Este sistema de embarque finalizó en 1973, después de 52 años de funcionamiento y trabajo. Actualmente lleva 10 años de paralización y vemos con dolor y pena que sus dueños actuales: CAP lo ha vendido y próximamente será desarmada. En este momento su poza de atraque es usada para fondeadero de embarcaciones de pesca artesanal de los trabajadores del mar de Chungungo, unas 50 en total.

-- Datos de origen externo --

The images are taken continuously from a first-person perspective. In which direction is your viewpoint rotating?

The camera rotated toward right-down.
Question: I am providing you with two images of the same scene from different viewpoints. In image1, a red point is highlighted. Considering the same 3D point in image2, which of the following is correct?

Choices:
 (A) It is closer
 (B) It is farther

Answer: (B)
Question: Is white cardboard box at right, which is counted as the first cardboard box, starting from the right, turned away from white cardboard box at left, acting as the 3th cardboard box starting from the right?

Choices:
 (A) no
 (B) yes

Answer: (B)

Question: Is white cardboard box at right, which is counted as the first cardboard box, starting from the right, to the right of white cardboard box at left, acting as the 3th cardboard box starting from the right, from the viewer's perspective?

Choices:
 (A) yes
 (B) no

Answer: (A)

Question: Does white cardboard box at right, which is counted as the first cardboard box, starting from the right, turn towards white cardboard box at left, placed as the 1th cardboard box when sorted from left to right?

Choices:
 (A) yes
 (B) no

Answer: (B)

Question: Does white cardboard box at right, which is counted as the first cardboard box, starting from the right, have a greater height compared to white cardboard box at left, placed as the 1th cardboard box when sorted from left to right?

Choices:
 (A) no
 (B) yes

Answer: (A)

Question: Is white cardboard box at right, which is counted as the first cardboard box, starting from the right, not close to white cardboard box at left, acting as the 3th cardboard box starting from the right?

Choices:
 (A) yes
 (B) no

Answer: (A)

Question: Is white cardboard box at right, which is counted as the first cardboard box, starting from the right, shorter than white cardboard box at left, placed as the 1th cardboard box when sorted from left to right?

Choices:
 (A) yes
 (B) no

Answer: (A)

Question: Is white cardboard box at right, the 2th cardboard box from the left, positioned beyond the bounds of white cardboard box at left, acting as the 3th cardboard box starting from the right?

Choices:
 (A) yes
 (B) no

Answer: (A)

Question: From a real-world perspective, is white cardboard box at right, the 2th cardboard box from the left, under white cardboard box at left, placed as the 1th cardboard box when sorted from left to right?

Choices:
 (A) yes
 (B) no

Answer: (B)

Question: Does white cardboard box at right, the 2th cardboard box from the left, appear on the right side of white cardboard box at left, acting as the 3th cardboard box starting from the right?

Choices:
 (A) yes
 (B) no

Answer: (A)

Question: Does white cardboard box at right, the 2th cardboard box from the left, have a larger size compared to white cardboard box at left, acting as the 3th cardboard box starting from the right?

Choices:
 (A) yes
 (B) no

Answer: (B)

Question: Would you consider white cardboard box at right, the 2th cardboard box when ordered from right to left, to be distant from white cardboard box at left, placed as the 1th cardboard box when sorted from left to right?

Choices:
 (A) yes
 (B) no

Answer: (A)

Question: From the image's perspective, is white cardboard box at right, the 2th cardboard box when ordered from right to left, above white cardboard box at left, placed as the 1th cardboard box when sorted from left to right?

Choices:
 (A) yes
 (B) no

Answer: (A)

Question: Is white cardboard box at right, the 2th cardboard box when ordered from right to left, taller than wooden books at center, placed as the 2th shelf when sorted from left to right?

Cruz Grande, prácticamente ya no existe como campamento de embarque. El Tofo es hoy una mina de hierro seca y Cruz Grande se convirtió en una caleta de pescadores y mariscadores artesanales. Nadie circula en el mineral y el campamento de Cruz Grande, solo quedan la Escuela G-49, (Ex Nº30), el antiguo teatro, la cancha de básquetbol, cancha de fútbol, 5 casas de profesores y todo lo que fue esplendor es ahora ruina y destrucción. Llegó a tener este campamento 1.000 habitantes, para muestra un detalle revelador; antes de paralizar las faenas de Cruz Grande, la Escuela Pública llegó a tener 350 alumnos, 12 profesores, cursos de Kinder a 8º año, hoy con la emigración de la gente trabajadora del mineral hay 75 alumnos, todos provenientes de Chungungo y 4 profesores con cursos de 1º a 7º año.

 

En las hoy destruidas y abandonadas edificaciones de Cruz Grande habían: campamentos de obreros y de empleados, casas de los jefes, casas de los gringos, dotados de: escuela, retén de carabineros, aduana, pulpería, cooperativa, teatro, iglesia, posta, canchas deportivas, baños, cuadrillas de serenos, agua, movilización, luz eléctrica estable y muelle.

En 1970, la empresa fue nacionalizada, pasando a depender de CAP, (Compañía de Acero del Pacífico) hasta el presente año 1983.

 

Desde 1920 a 1973, la labor de extracción de mineral fue intensiva y se mantuvo ininterrumpidamente, luego las reservas del mineral se agotaron y junto con ello también lentamente la del puerto.

Cruz grande llegó a producir su propia energía eléctrica en su Casa de Fuerza, el agua la traían desde la Aguada, ubicada a 20 kms. del Tofo, al Norte. Cruz Grande al igual que El Tofo ha muerto, sus edificaciones construidas a principios del siglo han sido destruidas, su ferrocarril eléctrico ha sido desarmado, ¡de el no queda nada! , ¡solo la huella de su paso a través de los cerros y la gloriosa Dársena mirando de frente al mar, esperando el golpe final, su desarme ya se aproxima, triste final para un pasado lleno de gloria, trabajo e historia!.